What else should I know before I apply for a Personal Insolvency Agreement?

You might actually pay more under a Personal Insolvency Agreement compared to if you were made Bankrupt. To enquire if you would be liable to make compulsory income contributions under bankruptcy please complete the information on the Bankruptcy Income Contribution Calculator.

Signing the 188 Authority is a serious step and you should know that signing the 188 Authority is an Act of Bankruptcy, which means if your proposal is not accepted by your creditors, then they may rely upon that event which will assist with any application to make you bankrupt. For that reason it is important that you put forward your best possible proposal.

Once signed the 188 Authority is signed it is irrevocable and cannot be reversed.
We recommend that you should visit the web site published by ITSA which has very detailed information on the process of establishing a Personal Insolvency Agreement. You also need to read the Prescribed Information Booklet (Download 365Kb) and sign an acknowledgement that you have read and understood it. This booklet is published by the Insolvency and Trustee Service Australia (ITSA) and must be signed before the process for a Personal Insolvency Agreement can be initiated.
Learn more on the Implications of signing a 188 authority.

Will my home be safe in a Personal Insolvency Agreement?

You will not usually have to sell your property if your creditors accept your Personal Insolvency Agreement Proposal (but you may need to release some equity from the property). If you choose to keep your house, you will of course need to keep your mortgage repayments up to date. Your house mortgage stands outside your Personal Insolvency Agreement.
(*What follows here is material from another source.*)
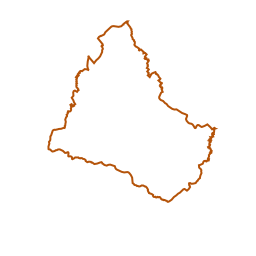 Kong Ra, Phatthalung, Thailand (Mercator projection), rotated 317°
{"feature_id": "78962969B88814874297751", "entity_name": "Kong Ra", "entity_type": "district", "adm_level": 2, "iso_a3": "THA", "parent_name": "Thailand", "parent_adm1": "Phatthalung", "projection": "mercator", "projection_center": [99.958, 7.422], "detail": "fine", "context": "isolated", "style": "outline", "palette": "amber", "viewbox_px": 256, "rotation_deg": 317, "n_neighbors": 0, "source": "geoboundaries", "source_scale": "gbopen_adm2", "svg_char_len": 5787}
<svg xmlns="http://www.w3.org/2000/svg" viewBox="0 0 256 256"><g transform="rotate(317 128 128)"><path d="M185.3,114.1L185.4,111.4L186.0,110.1L185.9,108.4L185.6,108.4L185.3,107.4L186.2,106.2L186.2,105.8L184.0,104.9L182.2,104.4L178.6,105.6L178.4,103.0L180.0,102.9L180.0,102.1L180.2,101.7L180.7,101.6L180.6,99.8L183.1,99.4L183.1,98.3L182.7,97.0L184.8,96.3L184.9,95.8L185.2,95.7L185.3,95.4L185.6,95.3L186.0,93.7L189.1,93.0L189.6,91.9L189.3,91.8L188.9,92.1L188.6,91.8L189.0,91.3L188.6,90.0L188.9,89.6L188.5,89.4L188.3,89.7L188.0,89.6L187.6,89.2L187.6,88.7L188.6,88.9L189.0,88.1L188.8,87.5L188.9,87.4L191.8,86.9L191.7,84.9L191.3,84.6L191.0,84.1L190.2,83.9L190.4,83.6L191.3,83.4L191.0,79.5L190.0,79.0L189.3,79.1L189.1,78.8L189.1,78.5L190.3,77.6L189.7,74.7L189.2,73.6L189.4,71.5L190.3,71.1L191.7,69.7L191.7,68.5L192.3,68.0L192.0,66.2L192.7,65.3L193.6,62.3L193.8,62.1L195.1,61.9L195.5,60.8L196.5,60.3L196.9,59.1L197.9,58.2L197.8,57.1L198.3,56.2L198.8,50.8L199.0,50.3L199.6,50.6L199.9,50.2L199.7,49.9L200.5,49.8L200.1,49.4L198.5,49.1L197.6,49.1L197.4,49.0L195.9,48.9L195.4,48.9L195.2,49.2L194.7,49.0L192.5,49.0L190.1,47.6L187.0,43.7L185.8,42.8L184.8,42.5L176.7,42.5L174.8,43.2L174.1,43.3L170.9,42.3L170.8,42.0L168.9,41.6L167.1,42.0L166.6,49.4L166.0,50.4L165.5,50.4L164.9,49.9L164.5,50.1L164.3,50.3L164.4,51.1L163.6,53.0L162.2,53.4L160.9,54.8L156.4,56.6L153.6,56.9L151.1,56.8L147.4,57.4L147.7,50.7L148.2,48.0L147.6,49.1L146.8,49.9L144.0,51.8L140.5,54.9L139.0,57.5L138.8,58.3L138.5,58.4L138.0,57.2L136.5,55.4L133.1,55.1L132.6,54.2L131.9,53.8L130.8,54.0L130.5,54.8L130.3,54.9L130.0,54.8L129.7,54.1L129.2,54.3L127.9,54.4L127.6,54.8L128.1,55.0L128.1,55.3L127.9,55.9L126.5,56.0L126.1,55.1L124.6,55.4L124.7,55.7L125.4,55.7L125.3,56.2L124.3,57.0L123.4,57.1L123.2,57.9L122.9,57.9L122.3,58.6L122.0,58.7L122.0,59.4L121.0,59.9L121.0,60.3L120.7,60.2L120.6,60.7L119.9,61.0L119.5,61.8L119.2,61.7L118.6,62.3L118.1,63.3L118.3,64.3L117.9,65.4L118.1,65.7L117.6,66.6L117.1,66.4L115.4,66.8L114.7,64.4L113.5,64.0L112.2,64.6L110.1,67.2L107.5,67.5L106.9,70.5L106.0,72.5L105.7,74.5L104.2,74.3L103.8,75.0L102.7,74.8L102.2,74.3L102.1,73.9L102.8,72.8L103.0,72.1L101.7,71.8L100.7,74.3L99.6,74.6L99.4,75.2L98.7,76.0L97.7,76.4L96.8,76.3L96.4,76.0L95.7,74.9L94.5,75.4L94.4,76.0L93.5,76.4L92.1,76.5L91.9,77.3L91.4,77.8L89.9,78.0L87.8,79.1L86.7,81.1L85.1,82.2L83.9,83.3L83.1,83.4L82.7,84.2L81.6,84.7L81.2,84.1L78.6,83.0L76.7,81.5L75.8,81.1L73.6,79.8L72.9,79.0L71.8,78.6L70.9,78.7L66.7,81.0L65.5,81.2L63.4,83.4L62.5,84.0L60.7,84.3L59.8,85.8L57.2,87.3L55.5,89.2L55.6,89.7L56.4,90.7L56.5,93.1L56.8,93.8L58.6,94.8L60.0,95.0L60.9,95.7L62.0,95.9L63.0,96.6L63.6,97.3L64.8,100.4L65.0,103.3L65.8,104.0L67.3,104.5L67.7,105.0L67.4,105.8L65.6,107.3L65.1,108.0L65.2,108.3L66.5,109.3L67.1,110.5L66.9,111.5L66.0,112.4L66.1,112.9L67.7,113.4L69.3,113.5L71.6,115.7L71.5,116.2L72.3,117.6L73.0,117.8L73.8,118.7L73.9,119.6L74.9,121.1L75.1,122.5L74.5,123.4L74.7,123.8L74.9,125.2L75.3,125.5L76.4,125.9L77.8,127.5L77.7,128.4L78.3,128.8L78.8,131.4L81.2,133.0L83.9,134.1L85.3,134.9L85.4,135.6L85.0,136.6L85.4,137.4L85.5,138.9L86.8,141.0L88.4,141.5L90.0,142.6L92.3,146.9L91.4,148.9L91.3,149.7L91.4,150.6L93.5,155.8L94.9,157.9L97.5,159.8L98.1,160.8L98.2,161.9L98.0,164.4L97.2,167.1L93.8,171.5L94.1,172.8L93.9,174.0L95.0,175.7L95.0,176.6L95.6,177.0L96.2,178.3L97.1,178.9L98.9,179.4L100.0,180.6L100.5,182.4L101.0,182.8L101.1,184.4L100.8,185.9L100.4,187.0L99.9,187.2L99.5,188.1L99.3,188.6L99.4,189.6L99.0,190.0L100.3,192.4L100.7,194.1L100.0,194.6L99.8,195.7L100.1,196.3L101.2,197.0L101.1,197.8L101.4,198.2L102.6,198.5L102.8,199.3L103.6,199.6L104.1,200.1L104.2,201.1L103.8,201.9L104.1,203.8L104.7,204.1L104.8,205.0L105.7,205.6L106.1,206.9L106.7,207.7L106.6,208.9L107.1,209.4L108.3,209.8L111.0,210.2L114.5,209.8L117.4,210.2L119.9,210.2L121.9,210.7L126.7,210.6L127.8,211.2L128.4,214.0L130.7,214.1L133.1,213.5L133.3,212.9L133.6,212.7L133.8,211.4L134.6,210.7L134.6,210.4L135.1,210.1L135.9,210.7L136.3,212.0L137.8,213.2L139.9,214.4L142.2,213.9L143.0,214.1L143.6,213.8L144.7,213.6L146.5,213.7L146.8,213.3L148.6,212.1L151.0,211.1L152.1,209.4L152.9,208.9L153.2,207.6L153.0,206.2L153.1,205.4L154.5,203.6L155.6,204.2L158.3,205.1L160.3,204.1L161.2,204.1L162.2,204.8L162.5,205.4L162.4,205.8L162.6,206.0L164.7,205.7L164.9,206.0L164.6,206.6L164.9,206.8L166.0,206.0L165.5,205.4L165.6,204.9L167.7,204.2L168.7,203.0L170.1,202.9L170.7,202.1L171.3,202.2L171.1,202.7L172.0,203.0L172.9,202.3L172.7,201.4L173.0,201.4L173.2,201.8L173.6,201.7L173.6,200.8L174.2,199.3L173.7,198.6L174.3,198.1L174.2,197.7L173.7,197.5L173.3,197.1L173.5,196.5L175.7,196.8L176.5,196.3L176.2,195.6L176.5,195.1L177.6,194.7L177.9,194.1L178.2,194.1L178.7,194.6L179.2,194.5L179.5,194.2L178.8,192.8L180.2,193.3L179.9,191.9L180.3,192.0L181.0,191.8L181.2,192.4L181.5,192.5L181.9,191.3L182.2,191.9L182.6,191.8L182.8,191.5L183.3,191.9L184.0,191.5L184.2,192.2L184.4,192.3L184.5,191.6L184.7,190.9L185.3,191.3L185.7,191.1L185.4,189.9L185.8,189.4L186.4,189.4L186.3,190.7L186.7,191.0L187.3,190.1L188.0,189.8L189.4,188.6L189.6,187.9L190.4,187.6L191.2,187.9L191.0,187.6L191.4,187.1L191.3,186.8L188.6,186.3L188.8,183.7L188.5,179.5L185.4,178.7L182.9,177.7L182.5,177.4L182.2,176.4L181.7,174.1L180.9,173.3L179.6,173.3L177.5,174.1L177.1,173.9L176.9,173.5L177.5,170.8L177.6,169.4L177.3,168.2L176.0,166.4L175.7,165.3L175.8,162.7L176.5,161.0L179.5,159.5L180.0,158.8L179.3,156.9L177.8,154.0L176.2,147.5L174.5,146.1L173.4,144.2L172.3,139.3L172.6,136.6L172.1,135.3L172.1,132.2L171.1,130.0L171.0,129.1L171.1,127.7L171.9,126.6L176.2,124.8L176.9,124.8L178.0,125.2L178.9,122.7L179.3,122.3L179.8,122.6L180.5,122.0L180.6,121.4L180.1,121.1L179.8,120.6L180.0,119.0L180.6,119.0L180.8,118.7L181.1,119.0L182.0,118.2L183.1,118.5L183.4,118.3L182.8,116.5L182.7,114.0L184.6,114.3L185.3,114.1Z" fill="none" stroke="#b45309" stroke-width="2"/></g></svg>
If you were made bankrupt your Bankruptcy Trustee would need to take steps to sell the equity in your property, whether that be to your spouse or a third party.

How is the vote counted?

At least 75% of votes (in value) and at least 50% of votes (in number) must be in favour of your Personal Insolvency Agreement proposal.

If your creditors don’t vote in favour of your Personal Insolvency Agreement Proposal you will still have the option of negotiating an informal arrangement with your creditors or you can become bankrupt.

Do I have to pay any costs to set up a Personal Insolvency Agreement?

Once your agreement is approved our fees will come out of the regular contributions you make.

Who regulates Debt Free?

Our Registered Trustee with ITSA is a fully qualified Chartered Accountant and is a member of the Institute of Chartered Accountants in Australia and the Insolvency Practitioners Association of Australia. The Insolvency and Trustee Service Australia also regularly monitors and audits our Personal Insolvency Agreements for strict compliance.